§ **Document**:
(begin)

We thus contribute to a closer relation between valuation theory and sports management’s decision making (see also Franceschi et al., 2024). On the one hand, this approach is important for scientific discussion, as once again, despite the enormous availability of data, it is not sufficient to conduct research based only on past data; further research is needed that considers the real-world determinants of decision-making, especially the uncertainty associated with future relatedness (see Ackermann and Follert, 2018; Leifheit and Follert, 2023). On the other hand, we try to provide sports business practice with a simple model that can be used to establish a theoretical reference point that might represent a benchmark for a player investment, which serves to reference the rationality of decisions in clubs and can contribute to further professionalization.

Our contribution is innovative because it uses methods developed in recent years for the valuation of companies in imperfect markets to be able to weigh risk and return in decisions with uncertain effects. We show for the first time how such methods could be applied to a sports economics question to better prepare for a management decision – knowing well that practical application is not yet readily possible – namely, the assessment of the maximum acceptable transfer price of a soccer player. Based on financial planning, quantitative risk analysis and risk aggregation, we calculate a decision value that can form the basis of the management decision.

The remainder of the paper is structured as follows. In section 2, we review and critically review the literature on player transfers, especially the widespread econometric analyses published in the last decade. In section 3, we present our decision model for player valuation and illustrate the valuation process with a fictitious numerical example. In section 4, we discuss the approach and point out the limitations, particularly concerning sport specificity. Finally, section 5 draws conclusions.

2. Literature review and research gap

2.1 Previous literature

The economics of sports player transfers have a long tradition within the sports economics literature (see Dobson and Gerrard, 1999). The seminal paper by Rottenberg (1956) addresses the baseball player labor market and develops seminal insights. For a long time, the discussion focused on salaries, the distribution of talent, or market control rather than the macro level of labor respective transfer markets (e.g. El Hodiri and Quirk, 1971; Kahn, 1993; Fort and Quirk, 1995). Since the 1990s, football-specific research has focused more on the individual level of the transfer market. Here, we also see the connecting point for our model, as it is a business economic decision model designed to be as concrete as a possible reference point for practical decision-making purposes. The economic problem of player valuation in professional football has now been addressed in the literature for approximately 30 years (see, e.g. the seminal paper by Carmichael and Thomas, 1993). Reilly and Witt (1995) also consider the influence of race on the transfer fee. Other studies examine different independent variables to explain the transfer price, usually analyzing the characteristics of the player, the selling club, or the buying club (e.g. Carmichael et al., 1999; Speight and Thomas, 1997). Dobson and Gerrard (1999) and Gerrard and Dobson (2000) note the lack of a theoretical basis for these methods, and they present a formal model that can be subject to empirical testing. In the following years, further refined empirical analyses on the estimation of transfer fees are presented (e.g. Dobson et al., 2000).

(end)

§ **What is expected**:
Answer these questions about the text on soccer player valuation:
1. What specific assessment does the text apply company valuation methods to?
2. In which section do the authors discuss the approach and point out its limitations?
3. Which seminal paper addresses the baseball player labor market?
The data that comes next has no connection to the text on soccer player valuation.

§ **Entries provided**:
(begin)

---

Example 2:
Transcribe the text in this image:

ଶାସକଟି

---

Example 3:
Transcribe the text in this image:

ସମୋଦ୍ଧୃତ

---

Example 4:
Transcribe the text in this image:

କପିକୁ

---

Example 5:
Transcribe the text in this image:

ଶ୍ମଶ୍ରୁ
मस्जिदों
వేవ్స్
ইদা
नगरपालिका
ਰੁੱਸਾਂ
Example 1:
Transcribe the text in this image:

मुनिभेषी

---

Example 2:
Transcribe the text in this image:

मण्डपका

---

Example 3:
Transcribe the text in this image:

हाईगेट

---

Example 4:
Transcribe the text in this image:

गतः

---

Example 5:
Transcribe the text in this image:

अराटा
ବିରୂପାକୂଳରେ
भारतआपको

(end)
(begin)

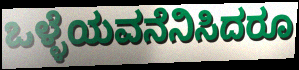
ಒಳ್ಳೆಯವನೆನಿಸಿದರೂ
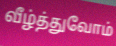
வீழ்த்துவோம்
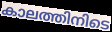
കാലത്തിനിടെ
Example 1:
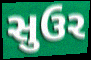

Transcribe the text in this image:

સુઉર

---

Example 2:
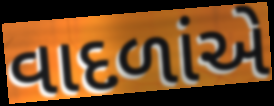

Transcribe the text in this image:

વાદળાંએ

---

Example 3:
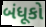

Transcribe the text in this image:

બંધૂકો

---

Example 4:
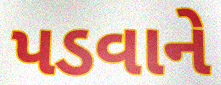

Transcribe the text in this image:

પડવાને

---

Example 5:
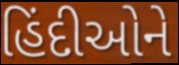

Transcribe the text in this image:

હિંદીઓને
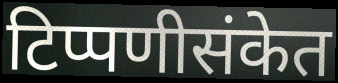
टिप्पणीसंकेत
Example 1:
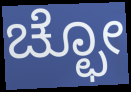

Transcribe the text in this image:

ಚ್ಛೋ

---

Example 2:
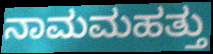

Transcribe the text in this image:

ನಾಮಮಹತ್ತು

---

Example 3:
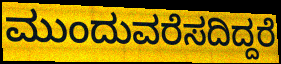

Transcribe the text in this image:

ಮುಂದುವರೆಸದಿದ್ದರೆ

(end)
(begin)

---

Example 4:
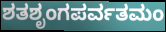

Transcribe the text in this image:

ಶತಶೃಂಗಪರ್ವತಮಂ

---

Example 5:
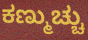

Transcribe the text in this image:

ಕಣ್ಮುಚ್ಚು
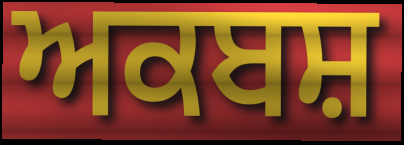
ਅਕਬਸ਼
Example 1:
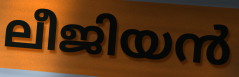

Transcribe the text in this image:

(end)

§ **Solution to the problem**:
1. The maximum acceptable transfer price of a soccer player.
2. Section 4.
3. Rottenberg (1956).